── Extracted material
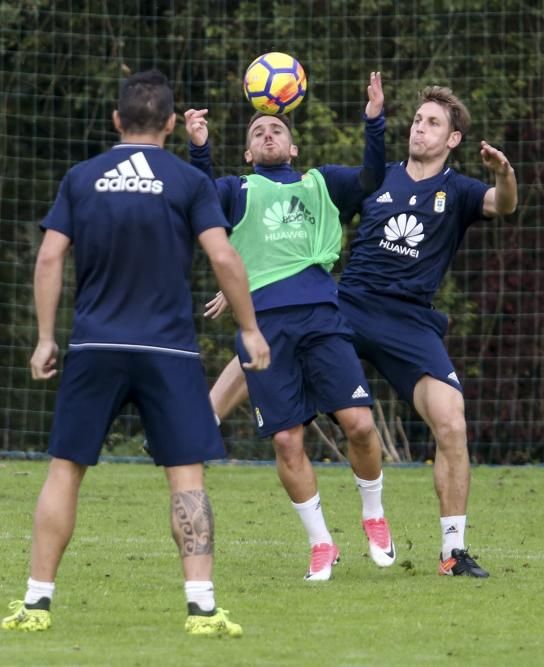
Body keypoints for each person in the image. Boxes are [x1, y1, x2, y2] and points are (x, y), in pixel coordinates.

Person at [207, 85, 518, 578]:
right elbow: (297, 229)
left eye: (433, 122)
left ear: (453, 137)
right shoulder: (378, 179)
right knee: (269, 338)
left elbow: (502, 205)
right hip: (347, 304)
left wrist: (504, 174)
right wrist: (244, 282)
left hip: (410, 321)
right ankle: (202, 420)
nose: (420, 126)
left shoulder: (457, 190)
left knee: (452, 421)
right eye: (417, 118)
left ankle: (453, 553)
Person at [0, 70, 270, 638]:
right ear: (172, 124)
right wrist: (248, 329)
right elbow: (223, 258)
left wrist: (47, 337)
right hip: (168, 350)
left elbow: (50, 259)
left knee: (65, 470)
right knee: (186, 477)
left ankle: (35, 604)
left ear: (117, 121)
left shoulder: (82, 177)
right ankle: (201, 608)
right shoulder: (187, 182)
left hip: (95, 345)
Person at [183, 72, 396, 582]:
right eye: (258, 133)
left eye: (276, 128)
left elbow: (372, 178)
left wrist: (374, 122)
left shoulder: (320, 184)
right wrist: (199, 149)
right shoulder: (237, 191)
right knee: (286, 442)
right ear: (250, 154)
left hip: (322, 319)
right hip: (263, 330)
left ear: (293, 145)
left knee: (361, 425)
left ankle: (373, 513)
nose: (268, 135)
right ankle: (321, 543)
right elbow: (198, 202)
────
── Extracted material
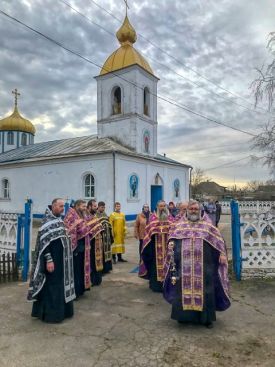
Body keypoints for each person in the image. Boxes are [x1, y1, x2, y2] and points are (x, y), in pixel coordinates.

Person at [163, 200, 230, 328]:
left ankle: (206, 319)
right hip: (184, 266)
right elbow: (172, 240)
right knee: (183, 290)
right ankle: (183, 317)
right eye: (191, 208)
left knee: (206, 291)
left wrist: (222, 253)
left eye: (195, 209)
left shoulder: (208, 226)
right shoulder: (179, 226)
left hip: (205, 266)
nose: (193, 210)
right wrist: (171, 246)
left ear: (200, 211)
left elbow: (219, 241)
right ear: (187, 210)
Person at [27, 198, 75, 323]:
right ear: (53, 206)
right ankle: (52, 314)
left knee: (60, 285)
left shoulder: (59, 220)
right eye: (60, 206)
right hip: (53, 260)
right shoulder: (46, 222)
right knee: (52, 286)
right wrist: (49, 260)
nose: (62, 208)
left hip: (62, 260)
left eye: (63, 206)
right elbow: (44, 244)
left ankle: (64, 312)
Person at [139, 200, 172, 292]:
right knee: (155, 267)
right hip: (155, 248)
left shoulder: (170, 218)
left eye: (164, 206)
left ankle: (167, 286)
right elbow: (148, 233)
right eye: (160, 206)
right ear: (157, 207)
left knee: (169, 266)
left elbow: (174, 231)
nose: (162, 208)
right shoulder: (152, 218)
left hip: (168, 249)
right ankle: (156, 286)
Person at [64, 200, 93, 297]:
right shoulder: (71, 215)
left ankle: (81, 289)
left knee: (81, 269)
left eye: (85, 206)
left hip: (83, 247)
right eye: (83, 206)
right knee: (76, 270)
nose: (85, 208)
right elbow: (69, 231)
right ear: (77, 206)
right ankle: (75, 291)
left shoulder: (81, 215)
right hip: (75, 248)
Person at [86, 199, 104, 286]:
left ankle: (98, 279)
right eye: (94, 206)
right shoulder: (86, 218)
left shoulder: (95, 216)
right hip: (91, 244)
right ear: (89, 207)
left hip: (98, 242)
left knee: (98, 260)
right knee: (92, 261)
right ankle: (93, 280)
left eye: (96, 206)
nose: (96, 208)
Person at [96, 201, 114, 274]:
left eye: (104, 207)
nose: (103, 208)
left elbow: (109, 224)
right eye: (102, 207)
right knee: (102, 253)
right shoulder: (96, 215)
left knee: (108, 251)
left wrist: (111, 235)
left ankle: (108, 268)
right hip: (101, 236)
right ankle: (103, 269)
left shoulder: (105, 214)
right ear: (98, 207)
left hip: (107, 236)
────
── Extracted material
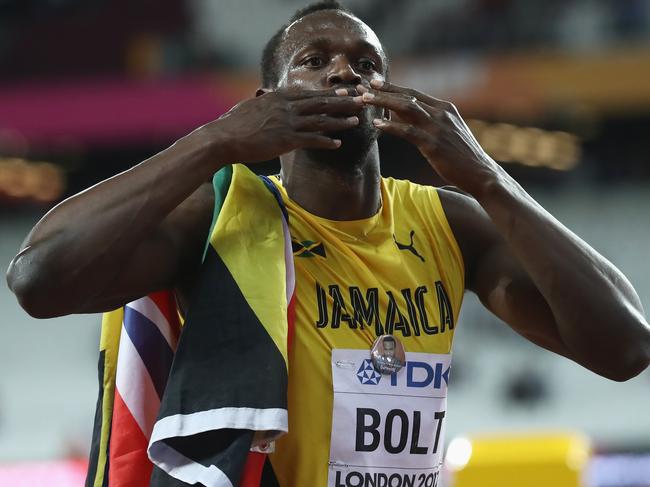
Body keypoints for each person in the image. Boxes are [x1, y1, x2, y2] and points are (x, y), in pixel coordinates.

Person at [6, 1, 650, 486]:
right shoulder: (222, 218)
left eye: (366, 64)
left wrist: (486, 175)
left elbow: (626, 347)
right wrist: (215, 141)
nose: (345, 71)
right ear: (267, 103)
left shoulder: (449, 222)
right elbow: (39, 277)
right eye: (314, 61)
────
- [What the exercise asks]
Repeat, exactly as they stand above, the lines from the line with "left knee: (108, 251)" to the line with "left hip: (107, 236)", both lines included.

- [Result for this exercise]
left knee: (108, 251)
left wrist: (111, 235)
left ankle: (108, 268)
right hip: (101, 236)
right ankle: (103, 269)
left shoulder: (105, 214)
right ear: (98, 207)
left hip: (107, 236)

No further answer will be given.